Our latest post, however, didn't take much finding. You see, it came to us.
Earlier this week, we received a message from Shala Indelicato, a proud mom from Texas. Shala had read a blog we wrote, some 18 months ago, about Rachel Scott, and felt compelled to make contact.
Shala's daughter, Katelyn, has - along with her third-grade classmates at McClure Elementary, in McKinney - experienced Rachel's Challenge for herself. The best bit is that the thing that Rachel most believed in - that doing a good deed can cause a chain reaction of kindness - has turned out to be true. Katelyn is the proof.
You see, having been told about Lukas Da Cruz - a 21-year-old local man, who she had never met - Katelyn decided that she had to help. The subsequent story is beyond inspirational . . .
Lukas was the innocent victim of a shooting in Dallas last summer. He spent 20 days in hospital, undergoing two major operations. One bullet lodged in his neck. His injuries are so severe that Lukas is paralyzed, confined to a wheelchair, and facing the prospect of never walking again.
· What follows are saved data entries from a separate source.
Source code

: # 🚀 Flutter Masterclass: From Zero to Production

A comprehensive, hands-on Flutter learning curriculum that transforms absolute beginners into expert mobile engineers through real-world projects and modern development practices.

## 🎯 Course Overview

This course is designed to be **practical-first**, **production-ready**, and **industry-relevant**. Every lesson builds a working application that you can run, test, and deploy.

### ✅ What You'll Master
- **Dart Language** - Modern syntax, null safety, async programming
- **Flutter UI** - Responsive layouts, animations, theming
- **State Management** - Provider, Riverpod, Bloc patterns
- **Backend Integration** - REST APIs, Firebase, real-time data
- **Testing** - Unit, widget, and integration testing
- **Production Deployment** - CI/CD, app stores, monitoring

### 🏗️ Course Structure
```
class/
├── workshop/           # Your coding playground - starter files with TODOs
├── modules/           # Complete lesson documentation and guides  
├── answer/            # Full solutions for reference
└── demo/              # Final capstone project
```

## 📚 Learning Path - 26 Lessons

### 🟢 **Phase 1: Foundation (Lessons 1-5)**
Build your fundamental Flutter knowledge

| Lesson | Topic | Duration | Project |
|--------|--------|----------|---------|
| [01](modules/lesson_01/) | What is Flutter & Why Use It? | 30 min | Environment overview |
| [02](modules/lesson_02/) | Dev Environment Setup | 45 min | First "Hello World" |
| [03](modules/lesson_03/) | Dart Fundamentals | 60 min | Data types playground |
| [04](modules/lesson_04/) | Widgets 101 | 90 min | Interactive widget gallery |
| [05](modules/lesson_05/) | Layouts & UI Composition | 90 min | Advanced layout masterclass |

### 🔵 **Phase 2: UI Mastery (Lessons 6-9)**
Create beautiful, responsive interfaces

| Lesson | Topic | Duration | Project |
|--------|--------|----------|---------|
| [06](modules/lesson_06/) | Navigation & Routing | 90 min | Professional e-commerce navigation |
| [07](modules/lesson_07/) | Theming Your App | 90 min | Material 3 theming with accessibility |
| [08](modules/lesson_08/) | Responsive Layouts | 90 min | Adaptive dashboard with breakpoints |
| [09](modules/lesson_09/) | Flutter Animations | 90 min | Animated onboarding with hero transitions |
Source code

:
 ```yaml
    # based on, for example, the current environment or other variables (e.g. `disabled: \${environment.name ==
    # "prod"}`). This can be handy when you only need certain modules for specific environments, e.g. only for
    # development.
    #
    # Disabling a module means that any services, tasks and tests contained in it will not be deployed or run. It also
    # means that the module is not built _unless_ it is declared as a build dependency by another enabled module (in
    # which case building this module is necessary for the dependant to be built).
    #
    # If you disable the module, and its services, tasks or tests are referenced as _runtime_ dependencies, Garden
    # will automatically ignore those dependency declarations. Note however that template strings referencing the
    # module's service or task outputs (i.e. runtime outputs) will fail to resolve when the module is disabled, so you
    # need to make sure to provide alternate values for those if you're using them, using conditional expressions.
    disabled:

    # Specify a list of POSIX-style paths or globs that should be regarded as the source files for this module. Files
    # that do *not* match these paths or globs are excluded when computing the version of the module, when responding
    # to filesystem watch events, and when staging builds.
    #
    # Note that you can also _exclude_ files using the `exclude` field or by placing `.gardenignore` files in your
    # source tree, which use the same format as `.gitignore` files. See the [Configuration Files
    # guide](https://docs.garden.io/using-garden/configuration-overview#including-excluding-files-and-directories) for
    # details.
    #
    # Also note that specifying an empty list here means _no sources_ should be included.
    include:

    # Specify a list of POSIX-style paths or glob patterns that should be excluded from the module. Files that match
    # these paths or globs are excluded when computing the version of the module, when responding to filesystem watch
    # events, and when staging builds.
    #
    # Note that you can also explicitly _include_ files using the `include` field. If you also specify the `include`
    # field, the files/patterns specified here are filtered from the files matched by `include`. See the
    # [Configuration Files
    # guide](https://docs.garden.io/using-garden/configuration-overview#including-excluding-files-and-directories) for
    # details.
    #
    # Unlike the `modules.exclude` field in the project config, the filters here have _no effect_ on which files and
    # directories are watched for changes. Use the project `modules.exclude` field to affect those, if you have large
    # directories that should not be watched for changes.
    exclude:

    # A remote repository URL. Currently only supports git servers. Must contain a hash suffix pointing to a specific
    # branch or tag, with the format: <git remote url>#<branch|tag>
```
Times are tough for Lukas - physically, mentally and financially, with the mounting costs of his physical therapy sessions something that has been giving him sleepless nights. Katelyn had $40 in her piggy bank. Inspired by Rachel's Challenge, she had no qualms about sending Lukas the lot.
'I said [to her] 'I understand that you want to help, but are you sure that you want to give all $40?',' explains Shala. 'I said 'You could give $10 or $20', but she insisted that she wanted to give him everything she had'.
Physical therapy, of course, is expensive and, as kind as the gesture was, that initial $40 didn't go far. But Katelyn wasn't done . . .
She set up a lemonade stall that raised $200, and gave a talk that brought in a further $400. Even better, she inspired her classmates to aid Lukas' cause too and, as the chain reaction began to grow, so too did the total. Right now, it stands at a quite remarkable $10,000, a sum that is helping to change Lukas' life. This has all been done, don't forget, to help a complete stranger.
'I know how Lukas wants to get back on his feet and I know he wants to do the things he used to do before,' Katelyn says. 'I know how important that would be to me and I wanted to put myself in his shoes and think about how he might feel about it. I'm trying to help him to get back to the way he wants to be.'
For his part, Lukas is struggling to comprehend Katelyn's kindness (until recently, remember, they'd never met), but those who do know the inspirational eight-year-old are far from surprised.
'She's got it,' says her teacher, Jodie McCloud. 'She understands what it is to care about someone and that's the most important thing [in life]. There's something about Lukas' story that just connected with my class. This has touched a lot of people because sadly, I guess, it's rare to tackle something so big and to have an eight-year-old at the helm of this ship is even more incredible. It makes sense to me, to have an eight-year-old at the helm, because [kids] know what they're talking about and we need to listen to them more.'
It sounds like excellent advice to us, and we'd like you to take five minutes to watch this short film . . .
There's little more for us to add, except to underline our admiration for Katelyn and her classmates, whose example is one that we'll be doing our best to follow from this point on.
We'd like to thank Shala, for sharing this story, and we'd like to wish Lukas well in his continuing rehabilitation program. More than anything, we'd like to applaud Katelyn, for demonstrating the power of kindness and for proving, in Rachel's words, that a little can go a VERY long way. Katelyn, we're proud of you, your mom is proud of you and we have no doubt that Rachel Scott would be proud of you.